The other temptation is for funds to drive gold bullion as high as possible in targeted currencies, and then cash out in a variation on a traditional carry trade. And let's be clear, the funds are holding gold in the expectation of monetizing it at some point. They are not wedded to it for any longer than they think opposing investors will stand.

Similar dynamics are at play in gold equities, but the strategy is more nuanced. Right now participating in gold cash flow via dividends is very attractive; how much more effective if you own a big slug of stock and can influence the board's dividend decisions. But that will change again in January 2011 when dividends will be penalized compared with capital gains.

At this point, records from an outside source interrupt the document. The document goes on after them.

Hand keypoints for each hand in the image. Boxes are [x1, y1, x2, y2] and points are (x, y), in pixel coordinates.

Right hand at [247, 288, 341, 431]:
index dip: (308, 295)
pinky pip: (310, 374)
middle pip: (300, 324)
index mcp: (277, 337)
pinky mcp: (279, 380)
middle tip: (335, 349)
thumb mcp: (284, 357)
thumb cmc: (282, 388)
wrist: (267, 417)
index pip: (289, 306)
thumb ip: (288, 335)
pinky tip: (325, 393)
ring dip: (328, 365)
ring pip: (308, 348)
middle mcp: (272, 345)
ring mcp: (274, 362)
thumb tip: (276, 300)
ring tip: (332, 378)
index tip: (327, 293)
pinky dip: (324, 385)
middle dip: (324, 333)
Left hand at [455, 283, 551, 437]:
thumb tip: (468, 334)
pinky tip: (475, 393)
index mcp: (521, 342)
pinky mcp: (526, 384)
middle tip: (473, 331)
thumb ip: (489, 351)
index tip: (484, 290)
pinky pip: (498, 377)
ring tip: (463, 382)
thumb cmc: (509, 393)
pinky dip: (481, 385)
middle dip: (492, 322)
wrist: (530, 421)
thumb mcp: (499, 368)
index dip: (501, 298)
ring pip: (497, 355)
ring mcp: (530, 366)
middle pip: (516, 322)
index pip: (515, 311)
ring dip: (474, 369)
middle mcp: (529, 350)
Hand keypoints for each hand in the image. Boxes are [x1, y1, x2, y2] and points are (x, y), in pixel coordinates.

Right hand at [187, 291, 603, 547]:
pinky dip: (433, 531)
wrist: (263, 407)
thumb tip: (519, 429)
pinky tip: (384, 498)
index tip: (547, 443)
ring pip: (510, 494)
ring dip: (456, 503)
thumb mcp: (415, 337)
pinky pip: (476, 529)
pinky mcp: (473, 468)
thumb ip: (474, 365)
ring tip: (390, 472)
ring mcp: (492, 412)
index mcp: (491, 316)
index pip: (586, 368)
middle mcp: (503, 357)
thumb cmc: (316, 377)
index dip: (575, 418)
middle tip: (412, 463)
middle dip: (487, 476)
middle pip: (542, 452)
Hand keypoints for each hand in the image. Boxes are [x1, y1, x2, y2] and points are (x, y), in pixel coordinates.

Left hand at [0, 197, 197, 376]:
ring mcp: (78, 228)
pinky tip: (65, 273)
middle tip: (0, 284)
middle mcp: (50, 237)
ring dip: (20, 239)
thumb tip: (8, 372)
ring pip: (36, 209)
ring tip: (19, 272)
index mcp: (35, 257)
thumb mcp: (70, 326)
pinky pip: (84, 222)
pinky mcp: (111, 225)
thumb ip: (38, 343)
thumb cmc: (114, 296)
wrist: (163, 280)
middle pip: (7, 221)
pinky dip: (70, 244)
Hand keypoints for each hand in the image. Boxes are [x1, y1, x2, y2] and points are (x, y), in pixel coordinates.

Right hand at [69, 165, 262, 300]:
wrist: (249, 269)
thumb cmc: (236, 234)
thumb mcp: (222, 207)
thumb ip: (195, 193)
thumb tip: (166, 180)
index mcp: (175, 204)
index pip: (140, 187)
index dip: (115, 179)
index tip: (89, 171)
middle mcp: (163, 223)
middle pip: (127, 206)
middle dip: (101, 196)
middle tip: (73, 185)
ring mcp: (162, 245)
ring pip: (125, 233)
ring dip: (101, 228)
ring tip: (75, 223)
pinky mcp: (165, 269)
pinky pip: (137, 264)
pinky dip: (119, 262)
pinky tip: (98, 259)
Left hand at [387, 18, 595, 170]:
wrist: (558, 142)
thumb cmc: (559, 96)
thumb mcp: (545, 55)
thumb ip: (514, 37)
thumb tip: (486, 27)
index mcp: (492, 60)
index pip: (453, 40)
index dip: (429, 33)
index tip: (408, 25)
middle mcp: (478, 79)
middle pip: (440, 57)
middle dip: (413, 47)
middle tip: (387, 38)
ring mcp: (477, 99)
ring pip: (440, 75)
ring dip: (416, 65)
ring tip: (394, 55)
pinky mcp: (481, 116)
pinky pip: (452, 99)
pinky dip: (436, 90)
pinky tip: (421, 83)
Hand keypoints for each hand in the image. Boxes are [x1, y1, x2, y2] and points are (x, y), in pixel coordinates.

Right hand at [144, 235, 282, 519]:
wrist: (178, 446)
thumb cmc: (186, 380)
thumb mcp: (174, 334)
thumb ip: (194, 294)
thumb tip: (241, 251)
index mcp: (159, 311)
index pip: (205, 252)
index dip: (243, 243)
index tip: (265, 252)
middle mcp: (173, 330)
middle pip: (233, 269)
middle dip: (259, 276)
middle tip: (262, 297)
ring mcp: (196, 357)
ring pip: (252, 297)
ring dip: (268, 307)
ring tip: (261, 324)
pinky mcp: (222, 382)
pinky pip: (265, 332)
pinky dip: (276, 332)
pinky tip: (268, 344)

So the long term gold play would be best aligned with owning interests in gold coming out of the ground in a rising price environment that pushes equity multiples to euphoric heights. At the right moment, you offload those holdings to pension funds and retail investors. A 20 percent cap gains rate won't be too hard to swallow in the circumstance. Of course, that's not factoring in the impact of proposed taxation on carried interests in investment partnerships.

Another option is to swap (or redistribute a portion of) ETF holdings for a passive foreign investment fund like the relatively sleepy Central Fund of Canada. PFICs receive preferential cap gains treatment that can lower the rate to the regular rate which would shave a tax bill substantially.

There's no telling how the hedgies will ultimately realize their profits. You can only be sure that they have the resources, patience, and ability to manage gold much higher if they want to. And we know that they talk with each other regularly.

Don't be to gold what Ford was to palladium in 2000-1.